*Entries shown*
◆ ◆ ◆
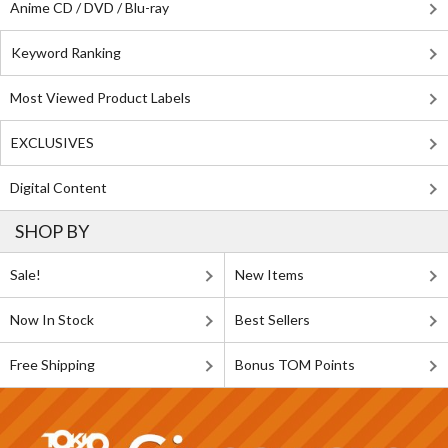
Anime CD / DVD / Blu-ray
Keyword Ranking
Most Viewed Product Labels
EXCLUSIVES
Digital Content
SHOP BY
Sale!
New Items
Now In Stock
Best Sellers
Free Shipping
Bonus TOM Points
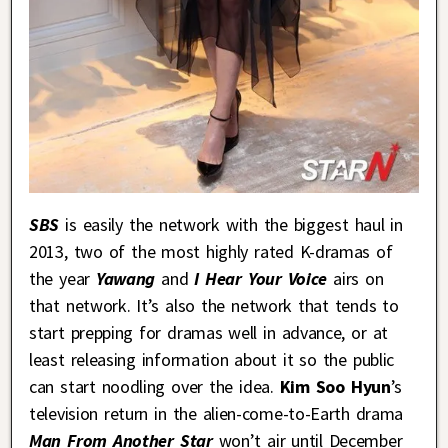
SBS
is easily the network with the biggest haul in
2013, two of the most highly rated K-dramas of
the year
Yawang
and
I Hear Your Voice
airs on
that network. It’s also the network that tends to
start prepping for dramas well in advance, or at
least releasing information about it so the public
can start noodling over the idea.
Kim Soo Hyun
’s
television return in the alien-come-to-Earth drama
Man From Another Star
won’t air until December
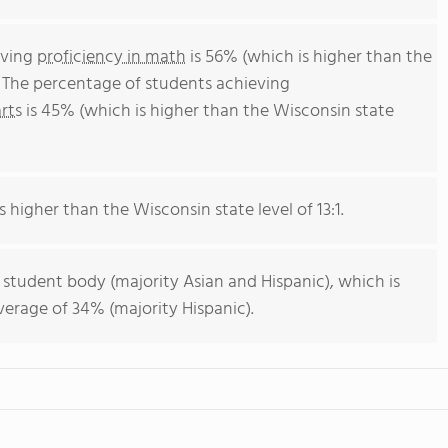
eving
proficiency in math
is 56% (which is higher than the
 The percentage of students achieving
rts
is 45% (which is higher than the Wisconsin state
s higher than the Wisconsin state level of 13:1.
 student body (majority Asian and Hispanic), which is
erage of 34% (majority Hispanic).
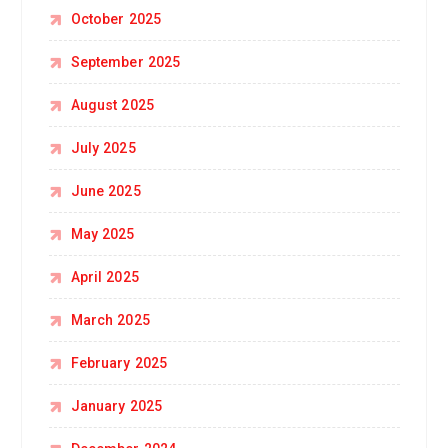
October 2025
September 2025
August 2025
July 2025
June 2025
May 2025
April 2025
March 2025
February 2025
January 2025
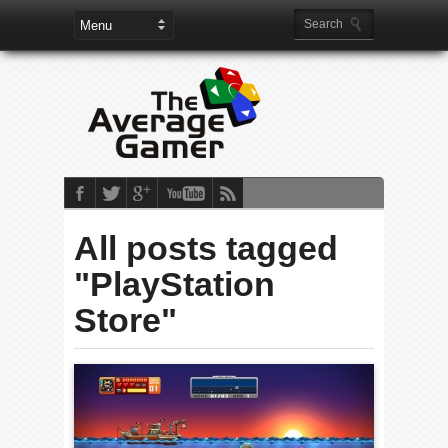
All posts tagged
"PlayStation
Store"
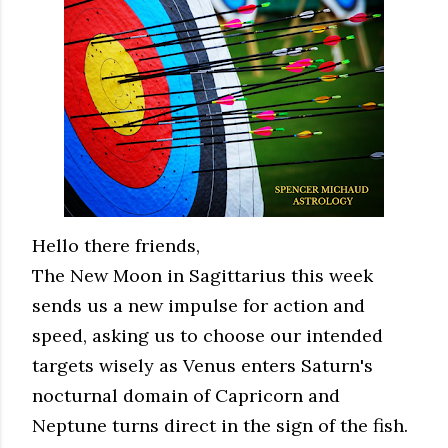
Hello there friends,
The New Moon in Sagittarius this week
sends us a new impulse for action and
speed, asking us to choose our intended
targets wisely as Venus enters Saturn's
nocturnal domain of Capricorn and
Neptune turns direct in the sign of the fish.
◆ ◆ ◆
*Problem*
Your task is to retype all the entries exactly and leave out any pictures.

*Your response*
Anime CD / DVD / Blu-ray
Keyword Ranking
Most Viewed Product Labels
EXCLUSIVES
Digital Content
SHOP BY
Sale!
New Items
Now In Stock
Best Sellers
Free Shipping
Bonus TOM Points
SBS
is easily the network with the biggest haul in
2013, two of the most highly rated K-dramas of
the year
Yawang
and
I Hear Your Voice
airs on
that network. It’s also the network that tends to
start prepping for dramas well in advance, or at
least releasing information about it so the public
can start noodling over the idea.
Kim Soo Hyun
’s
television return in the alien-come-to-Earth drama
Man From Another Star
won’t air until December
eving
proficiency in math
is 56% (which is higher than the
 The percentage of students achieving
rts
is 45% (which is higher than the Wisconsin state
s higher than the Wisconsin state level of 13:1.
 student body (majority Asian and Hispanic), which is
erage of 34% (majority Hispanic).
October 2025
September 2025
August 2025
July 2025
June 2025
May 2025
April 2025
March 2025
February 2025
January 2025
All posts tagged
"PlayStation
Store"
Hello there friends,
The New Moon in Sagittarius this week
sends us a new impulse for action and
speed, asking us to choose our intended
targets wisely as Venus enters Saturn's
nocturnal domain of Capricorn and
Neptune turns direct in the sign of the fish.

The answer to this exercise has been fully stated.